[llvm] r263275 - [ThinLTO] Support for reference graph in per-module and combined summary.

Duncan P. N. Exon Smith via llvm-commits llvm-commits at lists.llvm.org
Mon Mar 21 16:21:19 PDT 2016


> On 2016-Mar-21, at 16:13, Teresa Johnson <tejohnson at google.com> wrote:
> 
> 
> 
> On Mon, Mar 21, 2016 at 4:02 PM, Duncan P. N. Exon Smith <dexonsmith at apple.com> wrote:
> 
> > On 2016-Mar-21, at 15:13, Mehdi Amini <mehdi.amini at apple.com> wrote:
> >
> >>
> >> On Mar 17, 2016, at 5:55 PM, Duncan P. N. Exon Smith via llvm-commits <llvm-commits at lists.llvm.org> wrote:
> >>
> >>>
> >>> On 2016-Mar-11, at 10:52, Teresa Johnson via llvm-commits <llvm-commits at lists.llvm.org> wrote:
> >>>
> >>> Author: tejohnson
> >>> Date: Fri Mar 11 12:52:24 2016
> >>> New Revision: 263275
> >>>
> >>> URL: http://llvm.org/viewvc/llvm-project?rev=263275&view=rev
> >>> Log:
> >>> [ThinLTO] Support for reference graph in per-module and combined summary.
> >>>
> >>> Summary:
> >>> This patch adds support for including a full reference graph including
> >>> call graph edges and other GV references in the summary.
> >>>
> >>> The reference graph edges can be used to make importing decisions
> >>> without materializing any source modules, can be used in the plugin
> >>> to make file staging decisions for distributed build systems, and is
> >>> expected to have other uses.
> >>>
> >>> The call graph edges are recorded in each function summary in the
> >>> bitcode via a list of <CalleeValueIds, StaticCount> tuples when no PGO
> >>> data exists, or <CalleeValueId, StaticCount, ProfileCount> pairs when
> >>> there is PGO, where the ValueId can be mapped to the function GUID via
> >>> the ValueSymbolTable. In the function index in memory, the call graph
> >>> edges reference the target via the CalleeGUID instead of the
> >>> CalleeValueId.
> >>>
> >>> The reference graph edges are recorded in each summary record with a
> >>> list of referenced value IDs, which can be mapped to value GUID via the
> >>> ValueSymbolTable.
> >>>
> >>> Addtionally, a new summary record type is added to record references
> >>> from global variable initializers. A number of bitcode records and data
> >>> structures have been renamed to reflect the newly expanded scope of the
> >>> summary beyond functions. More cleanup will follow.
> >>>
> >>> Reviewers: joker.eph, davidxl
> >>>
> >>> Subscribers: joker.eph, llvm-commits
> >>>
> >>> Differential Revision: http://reviews.llvm.org/D17212
> >>
> >> [snip]
> >>
> >>> Modified: llvm/trunk/lib/Bitcode/Writer/BitcodeWriter.cpp
> >>> URL: http://llvm.org/viewvc/llvm-project/llvm/trunk/lib/Bitcode/Writer/BitcodeWriter.cpp?rev=263275&r1=263274&r2=263275&view=diff
> >>> ==============================================================================
> >>> --- llvm/trunk/lib/Bitcode/Writer/BitcodeWriter.cpp (original)

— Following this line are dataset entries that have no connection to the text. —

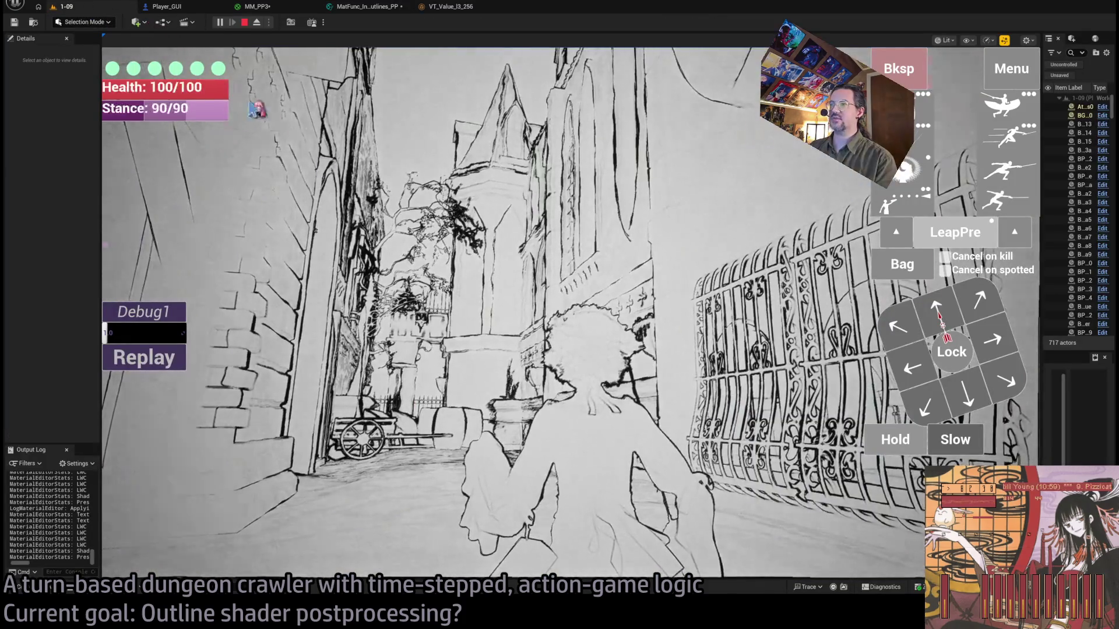
key("w")
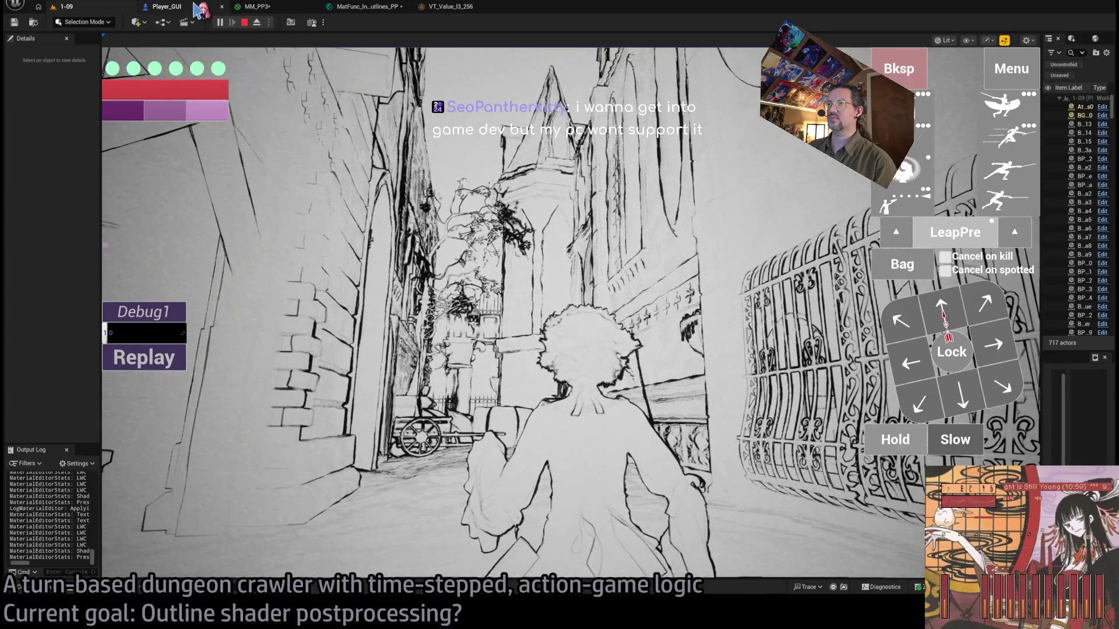
left_click(627, 291)
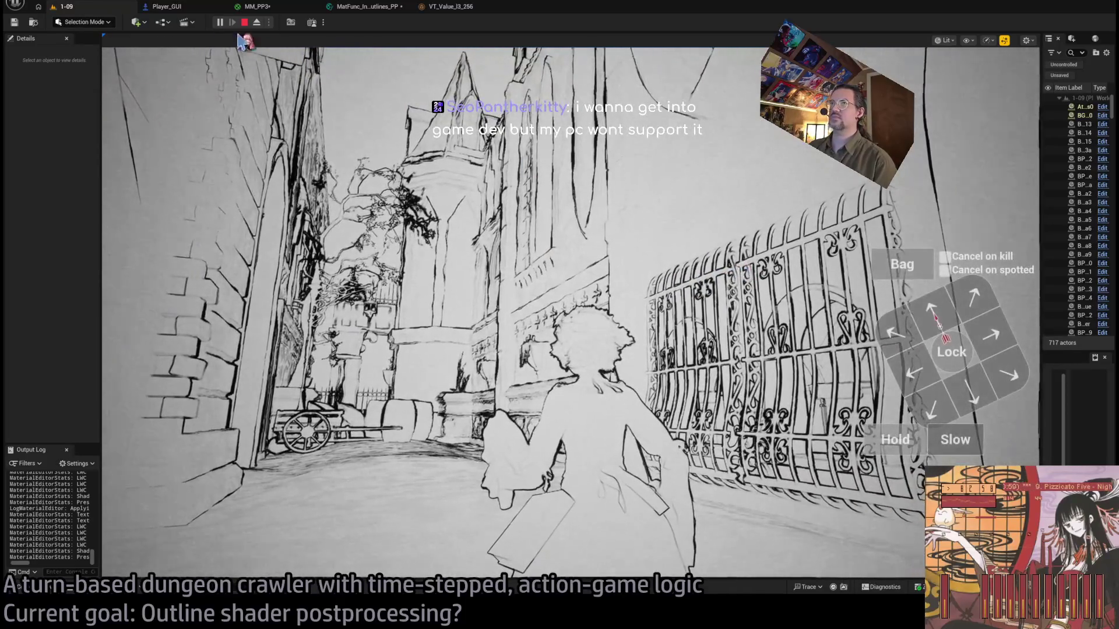
left_click(256, 6)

> >>> +++ llvm/trunk/lib/Bitcode/Writer/BitcodeWriter.cpp Fri Mar 11 12:52:24 2016
> >>> @@ -2440,34 +2472,61 @@ static void WriteUseListBlock(const Func
> >>> Stream.ExitBlock();
> >>> }
> >>>
> >>> -/// \brief Save information for the given function into the function index.
> >>> -///
> >>> -/// At a minimum this saves the bitcode index of the function record that
> >>> -/// was just written. However, if we are emitting function summary information,
> >>> -/// for example for ThinLTO, then a \a FunctionSummary object is created
> >>> -/// to hold the provided summary information.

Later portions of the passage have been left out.